[Records drawn from a dataset]
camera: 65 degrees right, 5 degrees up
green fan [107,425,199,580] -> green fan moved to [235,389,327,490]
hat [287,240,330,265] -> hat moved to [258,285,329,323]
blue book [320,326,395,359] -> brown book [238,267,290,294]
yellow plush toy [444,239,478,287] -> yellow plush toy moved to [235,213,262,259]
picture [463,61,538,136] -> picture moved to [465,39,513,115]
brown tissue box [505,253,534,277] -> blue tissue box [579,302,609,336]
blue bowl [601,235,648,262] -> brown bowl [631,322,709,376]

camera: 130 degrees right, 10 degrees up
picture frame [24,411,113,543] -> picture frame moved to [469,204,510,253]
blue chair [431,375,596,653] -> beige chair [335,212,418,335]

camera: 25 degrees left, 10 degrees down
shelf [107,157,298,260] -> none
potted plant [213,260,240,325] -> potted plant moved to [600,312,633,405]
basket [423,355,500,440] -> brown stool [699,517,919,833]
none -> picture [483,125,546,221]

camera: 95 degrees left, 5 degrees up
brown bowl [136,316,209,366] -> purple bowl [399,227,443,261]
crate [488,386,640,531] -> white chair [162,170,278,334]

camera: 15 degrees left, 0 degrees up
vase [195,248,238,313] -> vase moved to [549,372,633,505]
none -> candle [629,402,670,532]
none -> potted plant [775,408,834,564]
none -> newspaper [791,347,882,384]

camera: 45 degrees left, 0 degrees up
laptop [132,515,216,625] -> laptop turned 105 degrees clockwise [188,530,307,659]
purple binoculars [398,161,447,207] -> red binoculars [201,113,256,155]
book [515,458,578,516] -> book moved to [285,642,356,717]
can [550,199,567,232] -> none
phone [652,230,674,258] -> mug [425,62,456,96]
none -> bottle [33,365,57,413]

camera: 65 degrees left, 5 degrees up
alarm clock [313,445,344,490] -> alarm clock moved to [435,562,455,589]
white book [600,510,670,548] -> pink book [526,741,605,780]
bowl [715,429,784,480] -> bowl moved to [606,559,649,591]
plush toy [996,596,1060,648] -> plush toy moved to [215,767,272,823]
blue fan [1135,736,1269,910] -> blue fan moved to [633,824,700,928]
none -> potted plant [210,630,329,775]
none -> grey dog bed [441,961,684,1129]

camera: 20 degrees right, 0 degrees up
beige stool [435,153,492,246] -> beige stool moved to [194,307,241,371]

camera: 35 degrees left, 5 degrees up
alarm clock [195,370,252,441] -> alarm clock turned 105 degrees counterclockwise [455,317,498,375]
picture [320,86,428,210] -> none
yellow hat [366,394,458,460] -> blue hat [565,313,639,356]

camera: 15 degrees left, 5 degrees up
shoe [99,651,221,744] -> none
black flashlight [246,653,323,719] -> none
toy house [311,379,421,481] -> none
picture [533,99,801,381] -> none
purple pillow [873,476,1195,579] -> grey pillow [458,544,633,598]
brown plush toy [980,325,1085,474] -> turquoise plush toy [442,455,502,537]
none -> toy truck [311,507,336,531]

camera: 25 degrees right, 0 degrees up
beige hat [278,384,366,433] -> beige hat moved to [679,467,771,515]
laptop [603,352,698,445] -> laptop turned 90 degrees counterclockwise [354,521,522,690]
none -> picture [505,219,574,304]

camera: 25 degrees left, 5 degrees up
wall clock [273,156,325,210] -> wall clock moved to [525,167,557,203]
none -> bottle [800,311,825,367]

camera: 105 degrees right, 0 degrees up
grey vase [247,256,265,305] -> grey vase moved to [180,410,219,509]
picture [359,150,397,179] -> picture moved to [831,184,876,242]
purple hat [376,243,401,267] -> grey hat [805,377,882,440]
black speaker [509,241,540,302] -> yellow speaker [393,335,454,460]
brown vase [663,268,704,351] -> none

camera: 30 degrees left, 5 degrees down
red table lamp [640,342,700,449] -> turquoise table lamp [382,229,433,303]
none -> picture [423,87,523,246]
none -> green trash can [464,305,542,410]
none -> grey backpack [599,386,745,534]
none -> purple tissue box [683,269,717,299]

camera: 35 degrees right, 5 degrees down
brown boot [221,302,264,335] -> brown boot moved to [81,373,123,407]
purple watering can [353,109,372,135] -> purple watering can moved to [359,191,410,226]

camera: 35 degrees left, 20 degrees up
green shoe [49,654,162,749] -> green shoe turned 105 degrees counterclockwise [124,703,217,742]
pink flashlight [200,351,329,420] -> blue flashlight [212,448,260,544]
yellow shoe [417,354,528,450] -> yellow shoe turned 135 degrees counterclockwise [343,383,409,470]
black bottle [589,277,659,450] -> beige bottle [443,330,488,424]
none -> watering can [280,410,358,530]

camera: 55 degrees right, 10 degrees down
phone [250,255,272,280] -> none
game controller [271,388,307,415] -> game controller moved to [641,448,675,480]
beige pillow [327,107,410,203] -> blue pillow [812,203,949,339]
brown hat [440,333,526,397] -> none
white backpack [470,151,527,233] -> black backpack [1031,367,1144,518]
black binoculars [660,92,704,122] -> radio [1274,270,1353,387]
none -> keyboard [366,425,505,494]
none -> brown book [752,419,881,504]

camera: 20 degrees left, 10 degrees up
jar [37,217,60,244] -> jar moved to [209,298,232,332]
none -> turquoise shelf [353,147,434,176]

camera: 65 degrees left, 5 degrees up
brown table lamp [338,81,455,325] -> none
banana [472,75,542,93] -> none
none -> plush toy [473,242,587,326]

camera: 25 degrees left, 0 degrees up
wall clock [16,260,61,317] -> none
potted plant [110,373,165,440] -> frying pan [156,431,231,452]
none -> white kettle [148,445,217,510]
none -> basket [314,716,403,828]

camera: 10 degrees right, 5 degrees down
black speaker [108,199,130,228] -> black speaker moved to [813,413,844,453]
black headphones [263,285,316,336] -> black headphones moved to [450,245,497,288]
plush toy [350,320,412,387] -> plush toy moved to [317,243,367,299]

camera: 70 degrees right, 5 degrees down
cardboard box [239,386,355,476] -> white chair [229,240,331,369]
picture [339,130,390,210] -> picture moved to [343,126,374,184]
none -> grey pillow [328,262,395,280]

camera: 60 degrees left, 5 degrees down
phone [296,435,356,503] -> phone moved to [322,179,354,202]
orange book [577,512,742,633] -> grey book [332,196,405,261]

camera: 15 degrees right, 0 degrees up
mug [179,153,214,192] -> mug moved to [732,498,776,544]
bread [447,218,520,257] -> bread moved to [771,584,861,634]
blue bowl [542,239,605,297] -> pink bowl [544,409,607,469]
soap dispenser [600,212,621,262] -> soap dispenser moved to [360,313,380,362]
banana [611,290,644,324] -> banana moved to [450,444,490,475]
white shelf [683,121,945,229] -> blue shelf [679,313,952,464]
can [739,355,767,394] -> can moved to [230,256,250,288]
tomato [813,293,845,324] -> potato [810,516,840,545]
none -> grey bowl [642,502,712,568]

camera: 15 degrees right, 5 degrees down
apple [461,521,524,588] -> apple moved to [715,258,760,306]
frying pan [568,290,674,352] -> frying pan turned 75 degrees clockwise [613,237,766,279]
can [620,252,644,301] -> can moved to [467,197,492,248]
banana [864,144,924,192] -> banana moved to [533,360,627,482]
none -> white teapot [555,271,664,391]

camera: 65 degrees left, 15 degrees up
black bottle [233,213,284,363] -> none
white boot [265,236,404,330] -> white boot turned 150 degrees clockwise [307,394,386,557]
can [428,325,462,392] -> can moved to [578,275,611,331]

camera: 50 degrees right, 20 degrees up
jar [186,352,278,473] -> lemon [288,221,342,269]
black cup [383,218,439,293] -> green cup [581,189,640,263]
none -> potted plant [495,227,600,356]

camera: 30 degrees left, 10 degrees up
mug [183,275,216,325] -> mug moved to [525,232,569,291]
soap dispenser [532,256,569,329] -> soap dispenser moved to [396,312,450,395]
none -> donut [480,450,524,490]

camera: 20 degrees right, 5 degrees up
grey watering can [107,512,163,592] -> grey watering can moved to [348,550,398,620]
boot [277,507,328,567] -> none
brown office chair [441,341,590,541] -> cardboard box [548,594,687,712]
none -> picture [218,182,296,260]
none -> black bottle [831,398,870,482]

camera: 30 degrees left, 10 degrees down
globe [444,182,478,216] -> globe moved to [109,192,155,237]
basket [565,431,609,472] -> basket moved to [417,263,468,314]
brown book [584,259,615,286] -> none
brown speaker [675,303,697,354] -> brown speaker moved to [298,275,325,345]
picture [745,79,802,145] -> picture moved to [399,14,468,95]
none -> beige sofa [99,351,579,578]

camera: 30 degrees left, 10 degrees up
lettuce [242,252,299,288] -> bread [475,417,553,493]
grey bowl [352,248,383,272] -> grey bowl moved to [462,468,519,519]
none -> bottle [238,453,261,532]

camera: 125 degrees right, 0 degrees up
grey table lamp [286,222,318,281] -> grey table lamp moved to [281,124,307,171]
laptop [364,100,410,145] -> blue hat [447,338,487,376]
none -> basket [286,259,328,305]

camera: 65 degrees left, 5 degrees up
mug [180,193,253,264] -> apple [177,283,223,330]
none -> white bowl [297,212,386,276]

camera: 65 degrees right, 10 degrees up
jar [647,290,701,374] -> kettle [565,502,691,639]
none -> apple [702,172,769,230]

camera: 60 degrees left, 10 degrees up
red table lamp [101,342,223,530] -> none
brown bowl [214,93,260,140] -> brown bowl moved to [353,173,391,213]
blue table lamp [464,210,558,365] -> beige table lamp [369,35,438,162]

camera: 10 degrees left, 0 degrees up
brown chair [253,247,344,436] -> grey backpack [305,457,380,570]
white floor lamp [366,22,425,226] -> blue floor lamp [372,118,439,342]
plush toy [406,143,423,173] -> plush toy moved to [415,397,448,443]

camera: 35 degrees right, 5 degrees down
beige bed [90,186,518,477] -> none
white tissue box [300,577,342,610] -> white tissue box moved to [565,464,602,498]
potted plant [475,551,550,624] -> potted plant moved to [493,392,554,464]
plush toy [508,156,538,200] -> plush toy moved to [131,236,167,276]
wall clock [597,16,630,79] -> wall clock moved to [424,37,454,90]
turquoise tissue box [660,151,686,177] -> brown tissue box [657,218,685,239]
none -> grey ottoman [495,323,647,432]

* **WORK REQUIRED**
Begin at the first line of the records above and restate each line word for word, stopping after the line with "picture [463,61,538,136] ->".

* **RESPONSE FOR THIS EXERCISE**
camera: 65 degrees right, 5 degrees up
green fan [107,425,199,580] -> green fan moved to [235,389,327,490]
hat [287,240,330,265] -> hat moved to [258,285,329,323]
blue book [320,326,395,359] -> brown book [238,267,290,294]
yellow plush toy [444,239,478,287] -> yellow plush toy moved to [235,213,262,259]
picture [463,61,538,136] -> picture moved to [465,39,513,115]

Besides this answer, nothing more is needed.